Split games
Posted by Tobold's Blog [HTML][XML][PERM][FULL] on 10 September 2013, 7:28 am
What do the XCOM games, the Heroes of Might & Magic games, the Final Fantasy games, and the games of the Total War series have in common? They are all what I would call split games: Games in which the combat part happens split apart from the rest of the game, with a different user interface, different rules, and all that. Compare that to games like Diablo or MMORPGs in which controlling your character in and out of combat is basically done in the same way: In Diablo searching a barrel for treasure is the same action as hitting an opponent. And what is slightly less evident, pen & paper roleplaying games like Dungeons & Dragons are split games too!

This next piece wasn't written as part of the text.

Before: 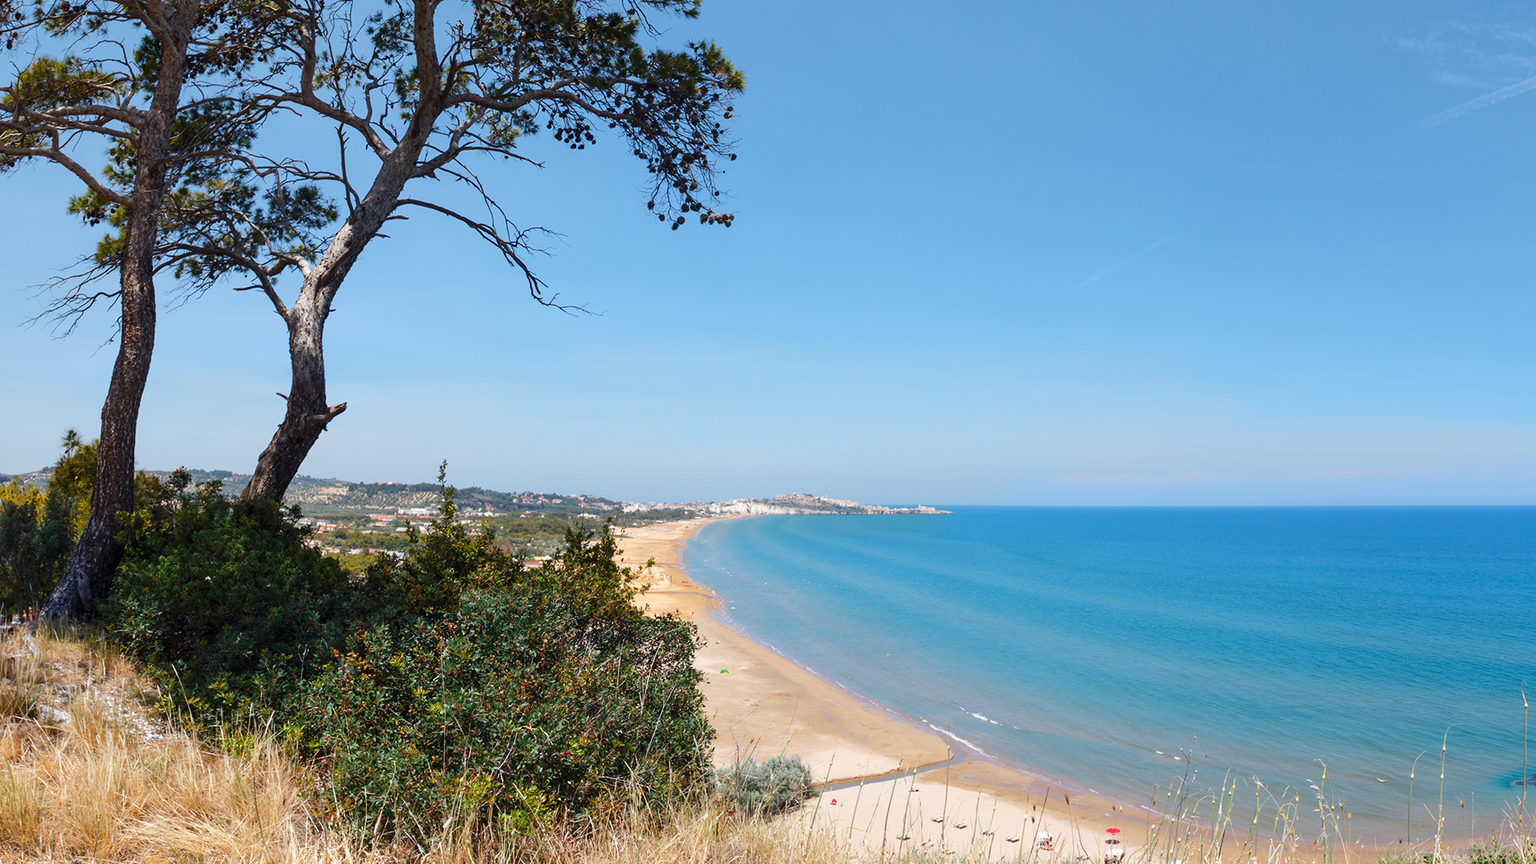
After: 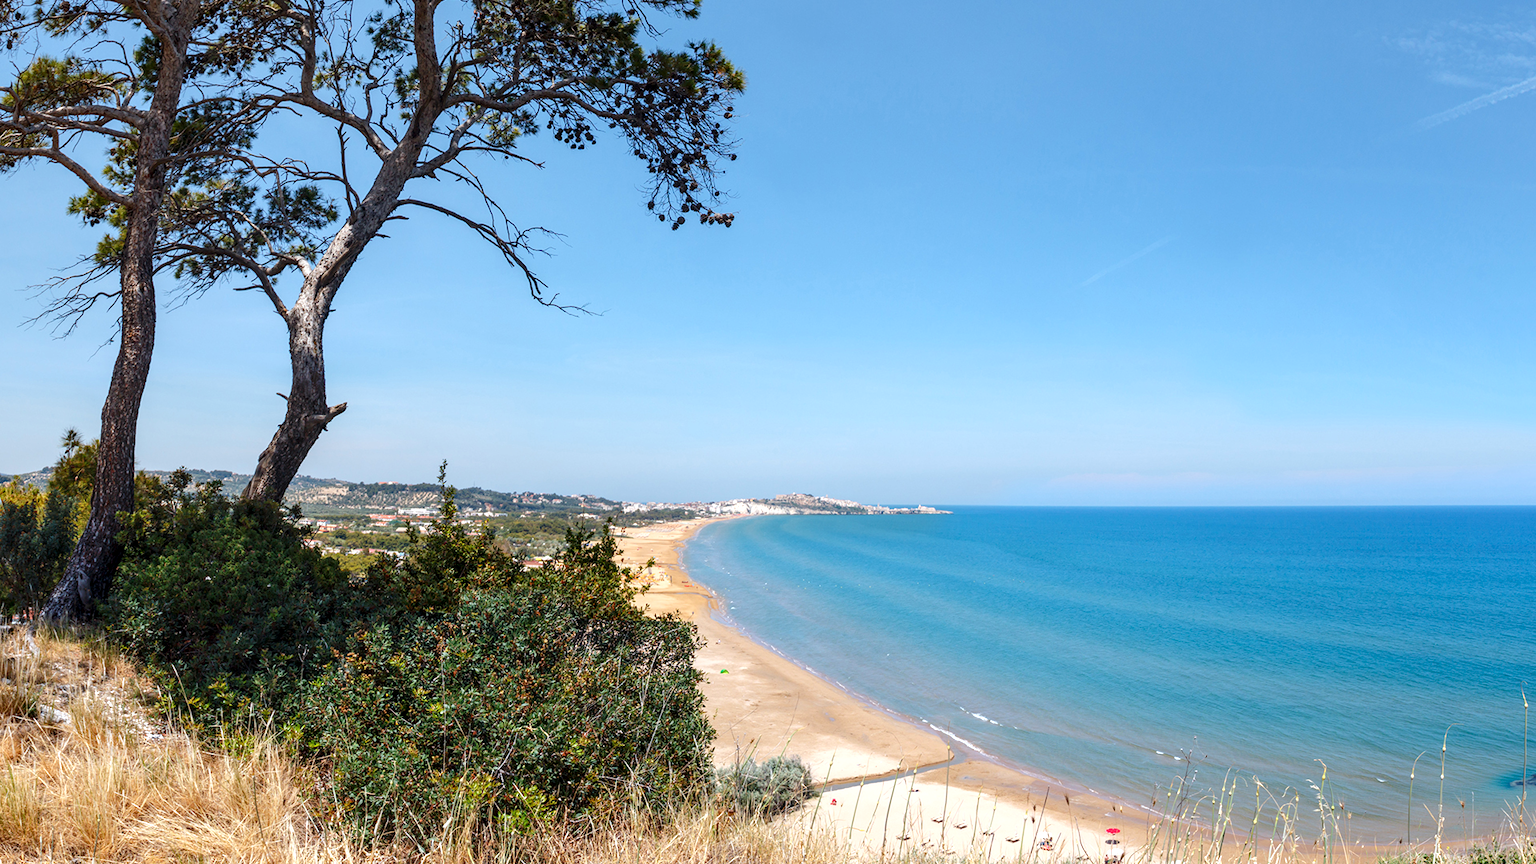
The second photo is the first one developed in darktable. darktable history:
exposure: exposure 0.2 EV, compensate highlight preservation false
local contrast: detail 130%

I am not just talking about a narrow case like 4th edition, where the split is more obvious, because you take out a battle map and figurines once you enter combat. But fundamentally that split has always been there, through all editions of Dungeons & Dragons as well as in most other pen & paper rules systems. There has always been a more strictly regulated part of the game which is combat, and a more free-form part of the game between fights. Even back in the days of THAC0 and all that, the THAC0 was strictly a combat mechanic which had absolutely no relevance outside combat. Many spells and abilities were clearly designed either for combat or for "out of combat". Outside of combat a spell like Magic Missile has no function. And balance issues arose from the fact that some classes didn't have any useful "out of combat" abilities, while for example a wizard could still use spells like Invisibility or Fly out of combat and was thus more useful in the long run. Even if you played without figurines or battle maps, the split was there. Players always behave differently in combat than out of combat. And nearly universally combat actions are turn-based, giving every player equal opportunity to act, while out of combat gameplay isn't necessarily so equalized.

There are several consequences to this split in pen & paper games. One is that if you look at a game, or watch people playing, the impression is a very different one depending on whether they are in combat or out. And if you look at rules systems, the actual effect of that rules system on combat tends to be much more significant than its effect on the "roleplaying" out of combat. I watched a few videos of WoTC playing D&D Next on YouTube, and didn't learn much about D&D Next in the process: Most of the time they were roleplaying, and there was no discernible difference between what they did in the video and how they would have acted if they had played another edition of D&D.

The other big consequence of the split is that as a DM you need to consider your campaign as a mix of two different games, and keep in mind that the same group of players might not enjoy both parts equally. I always facepalm when somebody tells me that 4th edition D&D has "too much combat". Sorry, the rules system says NOTHING about how much combat any edition of D&D has. That is the decision of the DM, or of the person who wrote the adventure. I've played mega-dungeon adventures in early versions of D&D where all we ever did was combat. And you can play a 4E adventure with not a single fight in it if you wanted to. Personally I am much in favor of a 50:50 mix, because if you roleplay too long in a row everybody loses concentration and focus, and a fight wakes everybody back up.

I stopped following the beta of D&D Next, as I don't have a group to play it with. But once the new edition is finalized, I will very much judge it on its performance in combat. Because that is where a rules system actually comes into play. Nobody needs a rules system to negotiate with a dragon, but you certainly need one to slay him.